Mosso dalla curiosità, si chiese quante strade erano rimaste, in città, con la loro pavimentazione originale, in pietre di fiume. Entrò in un bar, seduto ad un tavolino mentre consumava un caffè, sfogliò lo stradario della città, tracciò su di un foglio di carta una serie di linee in corrispondenza delle vie acciottolate.

Ne contò circa una decina.

Osservò che formavano, nel loro tracciato, delle curiose curve, non riusciva però dare a quell’insieme una forma riconoscibile. Tracciò due linee parallele partendo da via don Peretti sino ad incrociare via Piol; osservò lo strano poligono che ne era risultato, sembrava una sacca da golf dalla quale spuntavano due manici d’ombrello ed un bastone.

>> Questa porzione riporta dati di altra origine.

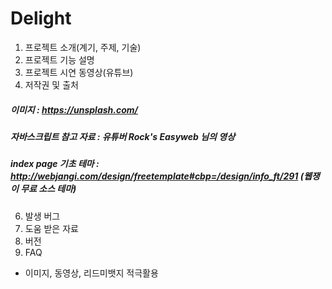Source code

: # Delight

1. 프로젝트 소개(계기, 주제, 기술)
2. 프로젝트 기능 설명
3. 프로젝트 시연 동영상(유튜브)
4. 저작권 및 출처
##### 이미지 : https://unsplash.com/
##### 자바스크립트 참고 자료 : 유튜버 Rock's Easyweb 님의 영상
##### index page 기초 테마 : http://webjangi.com/design/freetemplate#cbp=/design/info_ft/291 (웹쟁이 무료 소스 테마)
6. 발생 버그
7. 도움 받은 자료
8. 버전
9. FAQ

* 이미지, 동영상, 리드미뱃지 적극활용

Soddisfatto sorrise, poi appallottolò il foglio gettandolo nel cestino.

Sospirò pensando al numero infinito di pietre che formavano quelle vie, all’erba che vi era cresciuta attorno, nascondendone alcune alla vista, quasi volerne cancellare l’esistenza. Pensò agli uomini che con la fatica del loro lavoro, avevano posato quelle pietre l’una a fianco dell’altra, su di un letto di sabbia, accostandole, verificandone la loro uniformità con il colpo d’occhio del mestiere, infine pressandole con un pesante maglio di legno. Pensò a quegli uomini lontani, al loro senso d’appartenenza ad una società dai bisogni collettivi, alle loro speranze ed ai loro sogni.

Prima o poi, un manto d’asfalto avrebbe ricoperto il loro operato cancellandolo via, come lo scorrere del tempo aveva cancellato le loro vite. Di colpo l’invase una profonda malinconia, una tristezza pacata dovuta all’umore del momento e alla nostalgia che portava in corpo.

Si infilò in una cabina telefonica (una delle poche rimaste), compose un numero e ascoltò il segnale di tono che dava la linea libera. Lasciò suonare a lungo il telefono, era ormai rassegnato ad agganciare, quando dalla cornetta udì la voce di lei, squillante.

Allora, come spazzata via da un improvviso colpo di vento, la nostalgia gli cadde. Si sentì rinfrancato, il calore riprese a scaldare il suo corpo, sorrise, pensando che su questa terra ognuno aveva diritto ad un attimo di felicità.